- **Texto fornecido**:
------------------------------------

Pio 9º condenou a liberdade de expressão e o pluralismo religioso; defensores dizem que consolidou o papel de Roma

João Paulo 2º beatifica papa controverso

PAULO DANIEL FARAH
EDITOR-ADJUNTO INTERINO DE MUNDO

O papa João Paulo 2º beatifica hoje dois de seus antecessores, com perfis e posturas teológicas bastante divergentes. De um lado, o progressista "João (23), o Bondoso", que convocou o Concílio Vaticano 2º e favoreceu a inserção da igreja no mundo moderno. No extremo oposto, o ultraconservador Pio 9º, cujo lema era: "Eu sou a igreja, eu sou a tradição".
Durante o pontificado mais longo da história (1846-78), Pio 9º condenou a liberdade de expressão e o pluralismo religioso, reforçou a autoridade eclesiástica e proclamou o dogma da infalibilidade papal, segundo o qual os sucessores de são Pedro estariam isentos de erros. No entanto, quando ele morreu, em 1878, liberais italianos teriam tentado lançar seu corpo em um rio.
Grupos judaicos protestam contra a beatificação de Pio 9º. Dizem que ele apoiou o confinamento de judeus no gueto de Roma, proibiu que eles testemunhassem contra cristãos em processos judiciais e ordenou a retirada de um menino de 6 anos de sua família para criá-lo nos moldes católicos (leia texto abaixo).
"Ele (Pio 9º) causou sofrimentos demasiados.Arrebataram-no da família ainda criança (em 1858)", diz Elena Mortara, parente de Edgardo Mortara.
"A ferida do caso Mortara ainda repercute em minha família e em nossa comunidade (judaica)."
"Uma beatificação excessiva, obra de um reduzido grupo de ultraconservadores", afirma o semanário católico "The Tablet". "Só pode ser uma medida política, destinada a oferecer um contrapeso conservador e reacionário à beatificação de João 23."

------------------------------------

- **Instruções do exercício**:
**1.** Segundo o texto sobre a beatificação de Pio 9º, em que anos começou e terminou o pontificado dele?
**2.** Prossiga o texto sobre a beatificação de Pio 9º a partir da última frase apresentada.

- **Lista de registros**:
------------------------------------

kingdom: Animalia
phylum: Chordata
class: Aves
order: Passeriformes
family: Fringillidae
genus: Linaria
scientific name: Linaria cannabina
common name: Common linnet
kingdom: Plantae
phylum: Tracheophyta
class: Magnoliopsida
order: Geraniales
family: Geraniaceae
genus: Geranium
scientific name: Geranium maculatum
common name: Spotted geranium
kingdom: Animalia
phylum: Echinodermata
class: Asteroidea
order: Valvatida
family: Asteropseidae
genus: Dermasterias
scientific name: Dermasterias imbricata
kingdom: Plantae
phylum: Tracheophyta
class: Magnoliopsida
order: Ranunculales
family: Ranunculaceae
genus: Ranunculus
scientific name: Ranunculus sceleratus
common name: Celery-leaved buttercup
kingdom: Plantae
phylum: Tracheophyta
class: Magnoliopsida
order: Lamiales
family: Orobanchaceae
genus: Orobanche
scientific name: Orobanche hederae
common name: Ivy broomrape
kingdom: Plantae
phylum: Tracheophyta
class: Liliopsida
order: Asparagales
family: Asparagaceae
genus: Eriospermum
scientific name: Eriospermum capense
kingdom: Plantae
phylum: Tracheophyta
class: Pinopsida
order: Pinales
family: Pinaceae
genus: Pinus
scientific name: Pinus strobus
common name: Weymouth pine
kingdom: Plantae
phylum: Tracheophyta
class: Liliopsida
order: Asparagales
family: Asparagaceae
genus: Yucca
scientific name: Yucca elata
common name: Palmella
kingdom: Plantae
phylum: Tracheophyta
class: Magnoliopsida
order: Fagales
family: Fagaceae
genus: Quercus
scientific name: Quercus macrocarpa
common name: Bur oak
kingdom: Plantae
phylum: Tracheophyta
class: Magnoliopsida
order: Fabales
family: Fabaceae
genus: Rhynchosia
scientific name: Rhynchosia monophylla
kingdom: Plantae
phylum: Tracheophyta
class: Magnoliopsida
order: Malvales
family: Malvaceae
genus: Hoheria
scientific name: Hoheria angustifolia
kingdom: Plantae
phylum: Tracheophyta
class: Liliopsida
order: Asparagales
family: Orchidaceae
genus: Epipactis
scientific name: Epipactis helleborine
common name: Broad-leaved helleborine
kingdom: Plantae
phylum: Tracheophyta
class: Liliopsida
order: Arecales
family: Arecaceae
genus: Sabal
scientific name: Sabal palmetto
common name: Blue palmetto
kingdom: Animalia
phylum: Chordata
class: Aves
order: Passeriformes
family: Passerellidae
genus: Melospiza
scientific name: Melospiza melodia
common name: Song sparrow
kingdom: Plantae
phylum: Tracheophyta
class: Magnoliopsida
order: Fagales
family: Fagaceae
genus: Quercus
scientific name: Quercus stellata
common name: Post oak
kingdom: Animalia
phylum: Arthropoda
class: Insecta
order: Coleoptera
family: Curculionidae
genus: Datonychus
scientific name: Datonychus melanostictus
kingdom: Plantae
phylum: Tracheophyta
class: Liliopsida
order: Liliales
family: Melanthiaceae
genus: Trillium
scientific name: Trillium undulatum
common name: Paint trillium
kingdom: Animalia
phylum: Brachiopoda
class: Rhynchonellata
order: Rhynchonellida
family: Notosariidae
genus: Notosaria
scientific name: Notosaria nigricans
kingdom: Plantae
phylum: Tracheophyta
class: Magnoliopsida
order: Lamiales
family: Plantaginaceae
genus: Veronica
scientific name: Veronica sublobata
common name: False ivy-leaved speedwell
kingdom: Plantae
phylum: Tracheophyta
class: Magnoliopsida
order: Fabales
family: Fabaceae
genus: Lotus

------------------------------------

- **Respostas em ordem**:
**1.** Começou em 1846 e terminou em 1878, o pontificado mais longo da história.

**2.**
Pio 9º rechaçou como "loucura e praga" qualquer idéia favorável à liberdade de opinião -sustentava que "o erro não tem direitos"-e repeliu a separação entre igreja e Estado. Teólogos ligados à revista religiosa "Concilium" pediram ao líder da Igreja Católica, sem sucesso, que ele abandonasse a idéia da beatificação.

Em defesa de Roma
Seus defensores alegam que ele procurou consolidar o papel central de Roma, num momento em que a igreja perdia territórios e tentava se manter em pé, em meio ao anticlericalismo vigente. Na Alemanha, foi chamado de "papa mártir", por combater as sucessivas leis contra a igreja. Elogiam ainda seu impulso às missões.
João Paulo 2º declarou que seu antecessor atuou "numa época difícil", em que a igreja enfrentava ataques de nacionalistas. Na opinião do monsenhor Carlo Liberati, os que se opõem à beatificação "estão julgando com a mentalidade de hoje fatos de 150 anos atrás".
"A beatificação de Pio 9º vai suscitar muita reação, mas o fato de vir junto com a de João 23 reafirma a polivalência, a complementaridade dos aspectos da igreja", disse à Folha o antropólogo Pierre Sanchis, membro do Instituto Superior de Estudo das Religiões.
"Houve uma substituição da figura do papa Pio 12 pela de Pio 9º. A beatificação de Pio 12 (acusado de omissão em relação ao nazismo) possivelmente chocaria o mundo judaico. Pio 9º foi escolhido para evitar as controvérsias em torno dele", afirma Sanchis, 71.

"João, o Bondoso"
João 23 (1958-1963) convocou o Concílio Vaticano 2º (1962-65), assembléia que não se destinou a condenar erros, mas adaptar a igreja ao mundo contemporâneo. Aprovou a utilização de outras línguas além do latim na liturgia e permitiu que o celebrante da missa ficasse de frente para os fiéis.
Incentivou a atuação dos leigos e disse ser a favor de que "o vento da história limpasse a poeira acumulada sobre a cadeira de Pedro". Encíclicas como "Mater et Magistra" e "Pacem in Terris" atualizaram a doutrina social católica.
O papa João 23 apoiou abertamente o ecumenismo e o diálogo inter-religioso, caminho seguido por João Paulo 2º, 80, cujo pontificado é o mais longo do século 20 -iniciou-se em 1978.
Ideologicamente conservador, o atual papa faz uso de meios modernos, incluindo a Internet, para melhorar a imagem da igreja. Reuniu mais de 2 milhões de fiéis para um "Woodstock católico", em Roma, no mês passado. Só ao final recordou que a igreja não aprova relações sexuais antes do casamento e que o sexo deve ter fim reprodutivo, por exemplo.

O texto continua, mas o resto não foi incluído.